Sultan Amir Tarar, a.k.a. Colonel Imam, was kidnapped by militants last spring along with another former Pakistani agent and a British journalist. Tarar was considered the architect behind the Taliban's rise in Afghanistan.

January 25, 2011|By Alex Rodriguez, Los Angeles Times

Reporting from Islamabad, Pakistan — A retired Pakistani intelligence agent regarded as an architect behind the rise of the Taliban in Afghanistan died after being held hostage by militants for 10 months, though officials in northwestern Pakistan said they had yet to determine whether his captors killed him or he died of natural causes.

Sultan Amir Tarar, known throughout Pakistan as Colonel Imam, was kidnapped by militants last spring along with another former Pakistani spy, Khalid Khawaja, and a British television journalist. The hostage-takers killed Khawaja in April and later released the journalist.

Tariq Hayat Khan, a top administrative official for Pakistan's tribal area, said Tarar died while in the custody of militants, but added that authorities had yet to confirm how he died. Some Pakistani media reported that Tarar was executed, and other news accounts said he died of a heart attack.

The fact that someone instrumental in the Taliban's evolution would himself become a kidnap victim illustrated how a new, younger generation of militants operating out of the largely lawless tribal areas along the Afghan border isn't influenced by the bonds Pakistan's intelligence community nurtured with Taliban militants in years past.

After undergoing Special Forces training at Ft. Bragg, N.C., in the mid-1970s, Tarar played an instrumental role in the struggle of Afghan mujahedin against Soviet occupation in the 1980s, working closely with the CIA to help train and support militant fighters. Once the Soviets were forced out, Tarar helped guide Taliban insurgents as they assumed power in Afghanistan, and continued to maintain strong ties with Taliban leaders, particularly the insurgent group's supreme chief, Mullah Mohammed Omar.

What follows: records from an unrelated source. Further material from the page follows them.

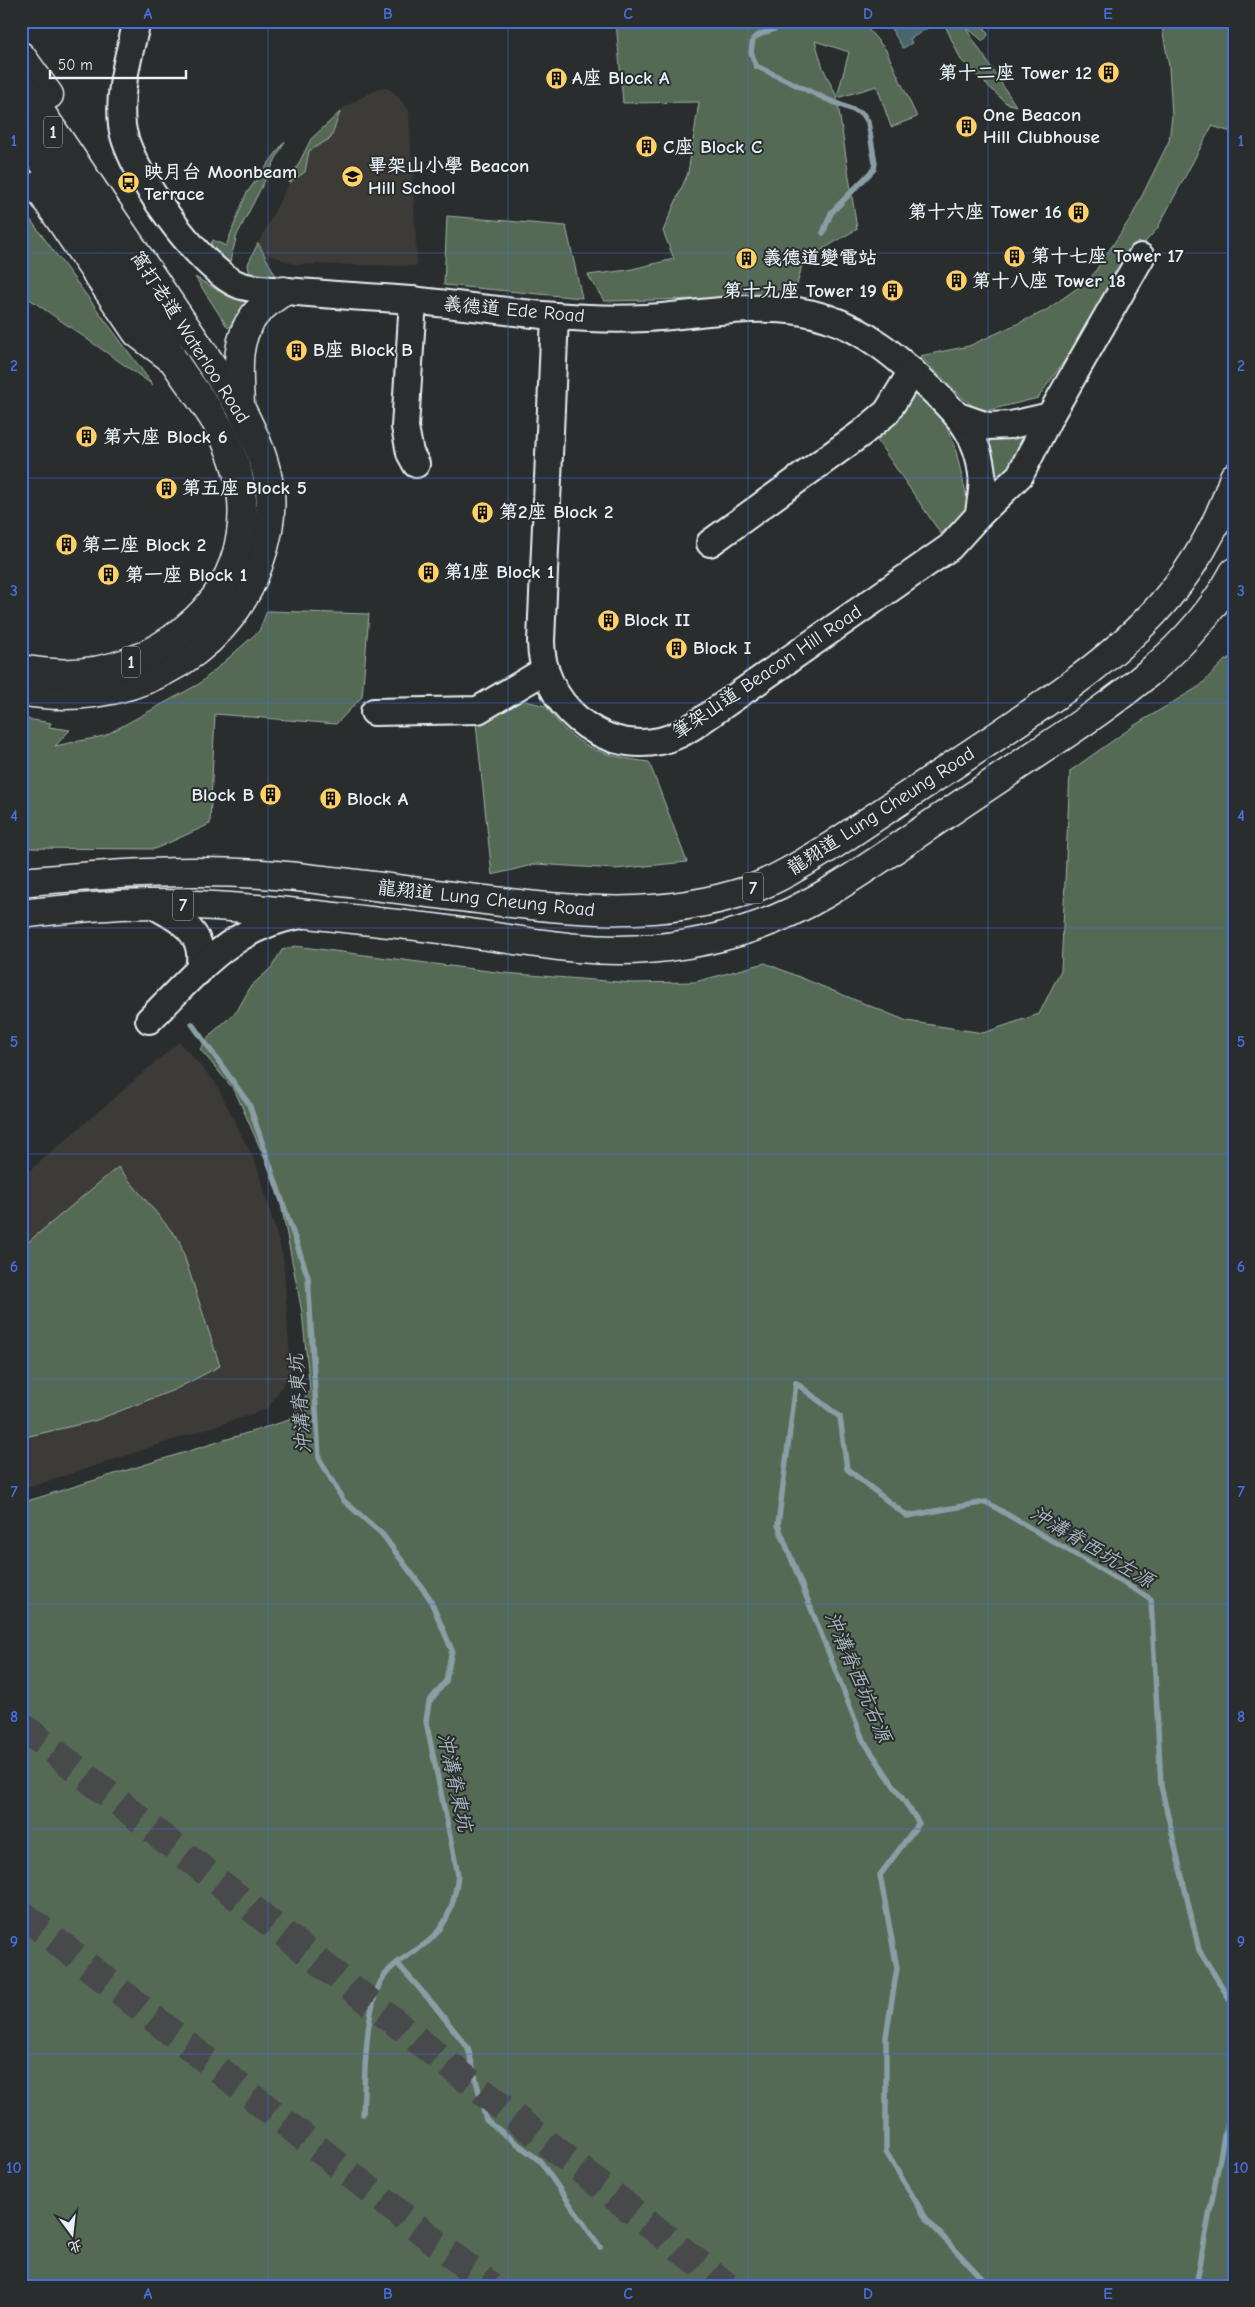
<svg xmlns="http://www.w3.org/2000/svg" width="1255" height="2307" viewBox="0 0 1255 2307" font-family="'Comic Neue','LXGW WenKai TC',sans-serif">
<style>
.built{fill:#3c3a37}
.green{fill:#556a55;stroke:#9eaea6;fill-rule:evenodd}
.water{fill:#4a666d;stroke:#899ea5}
.lines{fill:none;stroke-linecap:round;stroke-linejoin:round}
.stream{stroke:#899ea5;stroke-width:5.5}
.highway-tunnel{stroke:#464a4c;stroke-width:28;stroke-dasharray:28 14;stroke-linecap:butt}
.minor-casing{stroke:#e8f1f8;stroke-width:30}
.highway-casing{stroke:#e8f1f8;stroke-width:31}
.minor{stroke:#2a2d2e;stroke-width:26}
.highway{stroke:#2a2d2e;stroke-width:28}
.grid{fill:none;stroke:#466fde;stroke-width:1;stroke-opacity:0.55}
.labels{text-anchor:middle;dominant-baseline:central;stroke-width:4;stroke-linejoin:round;paint-order:stroke}
.shield{fill:#2a2d2e;stroke:#afb6bb;stroke-width:1}
.shield-label{font-size:18px;font-weight:bold;fill:#e8f1f8}
.poi-label{font-size:19px;font-weight:bold;fill:#e8f1f8;stroke:#2a2d2e;text-anchor:start}
.street-label{font-size:19px;fill:#e8f1f8;stroke:#2a2d2e}
.water-label{font-size:20px;font-style:italic;fill:#a9b9c0;stroke:#2a2d2e}
.neatline{fill:none;stroke:#466fde;stroke-width:2}
.grid-label{font-size:16px;text-anchor:middle;font-weight:bold;fill:#466fde}
</style>
<rect width="100%" height="100%" fill="#2a2d2e"/>
<filter id="ink" filterUnits="userSpaceOnUse"><feTurbulence type="fractalNoise" baseFrequency=".02" numOctaves="2"/><feDisplacementMap in="SourceGraphic" scale="10" xChannelSelector="R" yChannelSelector="G"/><feConvolveMatrix kernelMatrix="1 2 1 2 8 2 1 2 1" color-interpolation-filters="sRGB"/></filter>
<g filter="url(#ink)">
<g class="built">
<polygon points="379,88 387,88 394,92 409,110 417,266 294,264 264,253 258,244 310,142 343,108"/>
<polygon points="179,1042 215,1082 257,1166 283,1257 291,1373 267,1409 21,1490 21,1178"/>
</g>
<g class="green">
<path d="M616,21H861L886,50L917,117L891,127L877,86L837,98L857,229L803,261L794,297L604,301L588,275L628,270L674,259L663,231L688,173L699,102L623,103ZM815,41L849,52L837,97L823,68Z"/>
<polygon points="943,21 961,21 1016,106 1006,103 961,60"/>
<polygon points="965,21 982,21 988,35 983,41 966,27"/>
<polygon points="1161,21 1234,21 1234,133 1212,126 1157,229 1114,277 1088,327 1038,398 981,412 964,399 920,356 969,346 1045,311 1090,279 1132,216 1169,141 1172,116 1169,67"/>
<polygon points="340,112 331,138 309,151 305,172 289,183 311,139"/>
<polygon points="285,141 237,235 228,269 207,251 213,240 226,246 246,194"/>
<polygon points="21,207 153,385 21,293"/>
<polygon points="447,216 566,226 582,298 444,285"/>
<polygon points="258,243 278,280 250,278 248,264"/>
<polygon points="195,277 229,297 248,300 228,328"/>
<polygon points="914,381 944,420 955,447 969,506 941,534 874,436"/>
<polygon points="1034,428 995,492 985,434"/>
<polygon points="267,611 369,614 362,697 336,724 215,714 210,824 155,849 21,848 21,718 51,723 49,727 70,730 55,746 104,736 199,684 259,631"/>
<polygon points="1234,656 1234,2286 21,2286 21,1503 289,1420 310,1390 302,1312 278,1189 235,1091 200,1049 212,1033 237,1011 251,986 271,968 282,950 295,946 504,973 632,983 695,982 765,963 907,1021 983,1033 1039,1014 1061,970 1070,771 1135,725 1200,686 1225,660"/>
<path d="M521,700L546,706C572,747 603,756 649,762L687,862L615,869L536,864L492,875L476,723Z"/>
<polygon points="118,1167 179,1240 220,1366 174,1390 94,1421 21,1438 21,1248"/>
</g>
<polygon class="water" points="898,21 939,21 910,39 912,43 903,48 890,27"/>
<g class="lines">
<g class="stream">
<path d="M785,21C778,32 762,30 753,39L751,52L756,66L826,99L863,114L868,122L875,163L874,169L831,213L823,233"/>
<path d="M192,1024L249,1104L308,1277L319,1458L343,1500L382,1534L429,1597L452,1650L446,1681L429,1702L426,1721L458,1875C455,1899 449,1923 430,1940C415,1953 397,1959 385,1975C364,2002 365,2080 363,2114"/>
<polyline points="796,1383 778,1525 863,1740 919,1823 880,1875 897,1968 886,2037 886,2152 927,2220 989,2286"/>
<polyline points="796,1383 840,1417 847,1469 907,1516 986,1502 1151,1599 1161,1786 1199,1950 1234,2006"/>
<polyline points="397,1963 434,2005 468,2048 486,2120 540,2161 600,2247"/>
<polyline points="1196,2286 1224,2136 1234,2106"/>
</g>
<g class="highway-tunnel">
<polyline points="21,1725 727,2286"/>
<polyline points="21,1913 491,2286"/>
</g>
<defs>
<g id="minor">
<path d="M137,21C129,55 118,90 122,125C126,167 201,273 242,286C257,290 273,290 288,291C329,295 370,297 411,300C489,308 567,322 646,318C703,315 771,299 827,318C867,331 898,358 928,386C956,413 978,433 982,474C984,487 980,501 979,515"/>
<polyline points="413,300 405,427 410,453 416,464"/>
<path d="M555,316L541,641C541,702 599,754 660,741C674,738 684,732 695,725L950,547L979,515L1020,475L1050,416L1141,257"/>
<polyline points="961,417 987,426 1011,425 1050,416"/>
<polyline points="710,543 862,433 887,412 912,371"/>
<polyline points="374,712 478,710 544,671"/>
<path d="M151,904C180,919 209,934 198,972"/>
<path d="M149,1020C198,972 230,927 301,915"/>
</g>
<g id="highway">
<polyline points="21,56 49,95"/>
<path d="M21,83L240,407C254,434 267,462 270,493C272,516 267,541 259,563C226,662 119,710 21,691"/>
<path d="M21,130C64,194 112,255 153,321C162,334 166,348 174,361C189,385 208,406 221,431C258,501 248,578 185,629C137,669 82,681 21,669"/>
<polyline points="37,186 137,333 169,357"/>
<path d="M240,406C239,375 234,341 254,316C261,306 274,298 284,291"/>
<path d="M21,882C105,874 190,868 275,875C345,881 415,892 485,900C577,911 660,920 749,890C779,879 807,861 833,845C886,810 938,775 991,740C1097,669 1193,606 1234,477"/>
<path d="M21,914C64,909 106,905 149,904C241,904 333,917 424,927C475,933 526,943 578,948C638,954 699,946 757,926C806,909 849,880 892,851C931,824 970,798 1009,772C1091,716 1185,663 1234,572"/>
</g>
</defs>
<use href="#minor" class="minor-casing"/>
<use href="#highway" class="highway-casing"/>
<use href="#minor" class="minor"/>
<use href="#highway" class="highway"/>
</g>
</g>
<path class="grid" d="M268,21V2286M508,21V2286M748,21V2286M988,21V2286M21,253H1234M21,478H1234M21,703H1234M21,928H1234M21,1154H1234M21,1379H1234M21,1604H1234M21,1829H1234M21,2054H1234"/>
<defs>
<symbol id="building-disc" viewBox="-11 -11 22 22"><circle r="9.5" fill="#ffd166" stroke="#2a2d2e"/><path d="M-4-6H4V6H1V3H-1V6H-4ZM-2.5-4.3h1.7v1.8h-1.7ZM.8-4.3h1.7v1.8H.8ZM-2.5-1h1.7V.8h-1.7ZM.8-1h1.7V.8H.8Z" fill="#111"/></symbol>
<symbol id="school-disc" viewBox="-11 -11 22 22"><circle r="9.5" fill="#ffd166" stroke="#2a2d2e"/><path d="M0-5L7-2L0 1L-7-2ZM-4 1L0 2.5L4 1V4Q0 6-4 4Z" fill="#111"/></symbol>
<symbol id="bus-disc" viewBox="-11 -11 22 22"><circle r="9.5" fill="#ffd166" stroke="#2a2d2e"/><path d="M-5-6H5V4H4V6H2V4H-2V6H-4V4H-5ZM-3.5-4V0h7V-4ZM-3.5 1.2v1.5H-2V1.2ZM2 1.2v1.5H3.5V1.2Z" fill="#111"/></symbol>
</defs>
<g fill-rule="evenodd">
<use href="#building-disc" x="1096" y="60" width="25" height="25"/>
<use href="#building-disc" x="544" y="66" width="25" height="25"/>
<use href="#building-disc" x="954" y="114" width="25" height="25"/>
<use href="#building-disc" x="634" y="134" width="25" height="25"/>
<use href="#school-disc" x="340" y="164" width="25" height="25"/>
<use href="#bus-disc" x="116" y="170" width="25" height="25"/>
<use href="#building-disc" x="1066" y="200" width="25" height="25"/>
<use href="#building-disc" x="1002" y="244" width="25" height="25"/>
<use href="#building-disc" x="734" y="246" width="25" height="25"/>
<use href="#building-disc" x="944" y="268" width="25" height="25"/>
<use href="#building-disc" x="880" y="278" width="25" height="25"/>
<use href="#building-disc" x="284" y="338" width="25" height="25"/>
<use href="#building-disc" x="74" y="424" width="25" height="25"/>
<use href="#building-disc" x="154" y="476" width="25" height="25"/>
<use href="#building-disc" x="470" y="500" width="25" height="25"/>
<use href="#building-disc" x="54" y="532" width="25" height="25"/>
<use href="#building-disc" x="416" y="560" width="25" height="25"/>
<use href="#building-disc" x="96" y="562" width="25" height="25"/>
<use href="#building-disc" x="596" y="608" width="25" height="25"/>
<use href="#building-disc" x="664" y="636" width="25" height="25"/>
<use href="#building-disc" x="258" y="782" width="25" height="25"/>
<use href="#building-disc" x="318" y="786" width="25" height="25"/>
</g>
<g class="labels">
<g class="shield">
<rect x="44" y="116.5" width="18" height="31" rx="4"/>
<rect x="122" y="646.5" width="18" height="31" rx="4"/>
<rect x="743" y="872.5" width="20" height="31" rx="4"/>
<rect x="173" y="889.5" width="20" height="31" rx="4"/>
</g>
<g class="shield-label">
<text x="53" y="132">1</text>
<text x="131" y="662">1</text>
<text x="753" y="888">7</text>
<text x="183" y="905">7</text>
</g>
<g class="poi-label">
<text x="1092" y="73" text-anchor="end">第十二座 Tower 12</text>
<text x="572" y="78">A座 Block A</text>
<text x="983" y="115">One Beacon<tspan x="983" dy="22">Hill Clubhouse</tspan></text>
<text x="663" y="147">C座 Block C</text>
<text x="368" y="166">畢架山小學 Beacon<tspan x="368" dy="22">Hill School</tspan></text>
<text x="144" y="172">映月台 Moonbeam<tspan x="144" dy="22">Terrace</tspan></text>
<text x="1062" y="212" text-anchor="end">第十六座 Tower 16</text>
<text x="1031" y="256">第十七座 Tower 17</text>
<text x="763" y="258">義德道變電站</text>
<text x="972" y="281">第十八座 Tower 18</text>
<text x="877" y="291" text-anchor="end">第十九座 Tower 19</text>
<text x="313" y="350">B座 Block B</text>
<text x="103" y="437">第六座 Block 6</text>
<text x="182" y="488">第五座 Block 5</text>
<text x="499" y="512">第2座 Block 2</text>
<text x="82" y="545">第二座 Block 2</text>
<text x="444" y="572">第1座 Block 1</text>
<text x="125" y="575">第一座 Block 1</text>
<text x="624" y="620">Block II</text>
<text x="693" y="648">Block I</text>
<text x="254" y="795" text-anchor="end">Block B</text>
<text x="347" y="799">Block A</text>
</g>
<g class="street-label">
<text transform="translate(514 310) rotate(5)">義德道 Ede Road</text>
<text transform="translate(190 337) rotate(57)">窩打老道 Waterloo Road</text>
<text transform="translate(767 672) rotate(-34)">筆架山道 Beacon Hill Road</text>
<text transform="translate(881 811) rotate(-33)">龍翔道 Lung Cheung Road</text>
<text transform="translate(486 899) rotate(6)">龍翔道 Lung Cheung Road</text>
</g>
<g class="water-label">
<text transform="translate(300 1404) rotate(-95)">沖溝脊東坑</text>
<text transform="translate(1092 1547) rotate(31)">沖溝脊西坑左源</text>
<text transform="translate(858 1677) rotate(67)">沖溝脊西坑右源</text>
<text transform="translate(455 1782) rotate(78)">沖溝脊東坑</text>
</g>
</g>
<rect width="1255" height="2307" fill="none" stroke="#2a2d2e" stroke-width="55"/>
<g transform="translate(72 2234) rotate(165)" stroke="#2a2d2e" stroke-width="4" paint-order="stroke">
<path d="M0-4L9 19L0 12L-9 19Z" fill="#e8f1f8"/>
<text y="-8" font-size="14" font-weight="bold" text-anchor="middle" fill="#e8f1f8">北</text>
</g>
<path d="M50 70v8h136v-8" fill="none" stroke="#e8f1f8" stroke-width="2.5"/>
<text x="58" y="70" font-size="15" fill="#e8f1f8" stroke="#2a2d2e" stroke-width="4" paint-order="stroke">50 m</text>
<rect x="28" y="28" width="1200" height="2252" class="neatline"/>
<g class="grid-label">
<text x="148" y="19">A</text>
<text x="388" y="19">B</text>
<text x="628" y="19">C</text>
<text x="868" y="19">D</text>
<text x="1108" y="19">E</text>
<text x="14" y="146">1</text>
<text x="1241" y="146">1</text>
<text x="14" y="371">2</text>
<text x="1241" y="371">2</text>
<text x="14" y="596">3</text>
<text x="1241" y="596">3</text>
<text x="14" y="821">4</text>
<text x="1241" y="821">4</text>
<text x="14" y="1047">5</text>
<text x="1241" y="1047">5</text>
<text x="14" y="1272">6</text>
<text x="1241" y="1272">6</text>
<text x="14" y="1497">7</text>
<text x="1241" y="1497">7</text>
<text x="14" y="1722">8</text>
<text x="1241" y="1722">8</text>
<text x="14" y="1947">9</text>
<text x="1241" y="1947">9</text>
<text x="14" y="2173">10</text>
<text x="1241" y="2173">10</text>
<text x="148" y="2299">A</text>
<text x="388" y="2299">B</text>
<text x="628" y="2299">C</text>
<text x="868" y="2299">D</text>
<text x="1108" y="2299">E</text>
</g>
</svg>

Western analysts and observers have often accused Tarar of continuing to support Taliban insurgents in the years following the Sept. 11, 2001, attacks in the United States, though Tarar always denied the claims.

"What can I give them?" he told Time magazine in an interview in 2008. "They are much beyond my training. I think they would teach me."

The militant organization that claimed responsibility for the abduction of Tarar, Khawaja and British journalist Asad Qureshi called itself the Asian Tigers, a group of Punjabi militants that experts say exemplified the new wave of militants in North Waziristan, the tribal region the three men were visiting when they were kidnapped. According to Pakistani media reports, Tarar and Khawaja were acting as guides for Qureshi, who was making a documentary about militancy in the tribal areas.

In April, Khawaja's body was found along a road in North Waziristan with bullet wounds to his head and chest. Qureshi was freed in September.

In exchange for Tarar's release, militants had been demanding that the Pakistani government free two Taliban leaders in custody, as well as other militants being held in connection with terrorist attacks on Pakistan's army headquarters in 2009 and on a mosque in Rawalpindi later that year.

The Associated Press quoted Pakistani authorities as saying Tarar's captors were demanding $200,000 in exchange for the release of his body.